### [The problem]
Output all records verbatim.

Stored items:

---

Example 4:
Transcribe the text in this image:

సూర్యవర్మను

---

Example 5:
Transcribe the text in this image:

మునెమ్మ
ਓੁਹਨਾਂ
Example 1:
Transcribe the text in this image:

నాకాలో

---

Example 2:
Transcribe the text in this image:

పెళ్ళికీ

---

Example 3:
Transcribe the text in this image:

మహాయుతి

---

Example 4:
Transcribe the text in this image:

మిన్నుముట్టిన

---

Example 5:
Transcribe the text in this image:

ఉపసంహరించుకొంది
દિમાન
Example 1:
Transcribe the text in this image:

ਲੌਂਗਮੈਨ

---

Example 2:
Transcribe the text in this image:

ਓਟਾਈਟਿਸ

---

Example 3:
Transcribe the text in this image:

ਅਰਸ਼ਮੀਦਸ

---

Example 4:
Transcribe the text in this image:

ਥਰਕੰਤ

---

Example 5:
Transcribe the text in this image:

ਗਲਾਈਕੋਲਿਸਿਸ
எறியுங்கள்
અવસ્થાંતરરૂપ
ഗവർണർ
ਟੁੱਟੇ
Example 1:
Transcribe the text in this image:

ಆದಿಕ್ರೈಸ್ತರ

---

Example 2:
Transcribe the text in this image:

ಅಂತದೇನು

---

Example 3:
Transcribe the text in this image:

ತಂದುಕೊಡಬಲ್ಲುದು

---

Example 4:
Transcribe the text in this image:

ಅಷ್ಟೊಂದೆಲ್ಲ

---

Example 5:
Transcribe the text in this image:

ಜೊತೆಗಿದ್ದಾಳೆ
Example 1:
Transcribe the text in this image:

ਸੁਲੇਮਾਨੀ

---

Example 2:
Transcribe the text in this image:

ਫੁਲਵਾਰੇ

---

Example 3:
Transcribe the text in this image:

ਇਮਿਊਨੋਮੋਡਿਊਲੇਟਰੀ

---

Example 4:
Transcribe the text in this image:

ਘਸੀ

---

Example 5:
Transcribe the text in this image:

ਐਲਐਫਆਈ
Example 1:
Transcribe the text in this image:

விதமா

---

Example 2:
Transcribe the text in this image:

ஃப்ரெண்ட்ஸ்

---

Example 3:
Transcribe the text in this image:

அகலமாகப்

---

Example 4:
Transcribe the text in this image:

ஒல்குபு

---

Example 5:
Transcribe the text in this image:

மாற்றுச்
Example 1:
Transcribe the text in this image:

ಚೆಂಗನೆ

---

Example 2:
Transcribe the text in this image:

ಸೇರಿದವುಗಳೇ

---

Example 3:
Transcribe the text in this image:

### [Finished exercise]
---

Example 4:
Transcribe the text in this image:

సూర్యవర్మను

---

Example 5:
Transcribe the text in this image:

మునెమ్మ
ਓੁਹਨਾਂ
Example 1:
Transcribe the text in this image:

నాకాలో

---

Example 2:
Transcribe the text in this image:

పెళ్ళికీ

---

Example 3:
Transcribe the text in this image:

మహాయుతి

---

Example 4:
Transcribe the text in this image:

మిన్నుముట్టిన

---

Example 5:
Transcribe the text in this image:

ఉపసంహరించుకొంది
દિમાન
Example 1:
Transcribe the text in this image:

ਲੌਂਗਮੈਨ

---

Example 2:
Transcribe the text in this image:

ਓਟਾਈਟਿਸ

---

Example 3:
Transcribe the text in this image:

ਅਰਸ਼ਮੀਦਸ

---

Example 4:
Transcribe the text in this image:

ਥਰਕੰਤ

---

Example 5:
Transcribe the text in this image:

ਗਲਾਈਕੋਲਿਸਿਸ
எறியுங்கள்
અવસ્થાંતરરૂપ
ഗവർണർ
ਟੁੱਟੇ
Example 1:
Transcribe the text in this image:

ಆದಿಕ್ರೈಸ್ತರ

---

Example 2:
Transcribe the text in this image:

ಅಂತದೇನು

---

Example 3:
Transcribe the text in this image:

ತಂದುಕೊಡಬಲ್ಲುದು

---

Example 4:
Transcribe the text in this image:

ಅಷ್ಟೊಂದೆಲ್ಲ

---

Example 5:
Transcribe the text in this image:

ಜೊತೆಗಿದ್ದಾಳೆ
Example 1:
Transcribe the text in this image:

ਸੁਲੇਮਾਨੀ

---

Example 2:
Transcribe the text in this image:

ਫੁਲਵਾਰੇ

---

Example 3:
Transcribe the text in this image:

ਇਮਿਊਨੋਮੋਡਿਊਲੇਟਰੀ

---

Example 4:
Transcribe the text in this image:

ਘਸੀ

---

Example 5:
Transcribe the text in this image:

ਐਲਐਫਆਈ
Example 1:
Transcribe the text in this image:

விதமா

---

Example 2:
Transcribe the text in this image:

ஃப்ரெண்ட்ஸ்

---

Example 3:
Transcribe the text in this image:

அகலமாகப்

---

Example 4:
Transcribe the text in this image:

ஒல்குபு

---

Example 5:
Transcribe the text in this image:

மாற்றுச்
Example 1:
Transcribe the text in this image:

ಚೆಂಗನೆ

---

Example 2:
Transcribe the text in this image:

ಸೇರಿದವುಗಳೇ

---

Example 3:
Transcribe the text in this image:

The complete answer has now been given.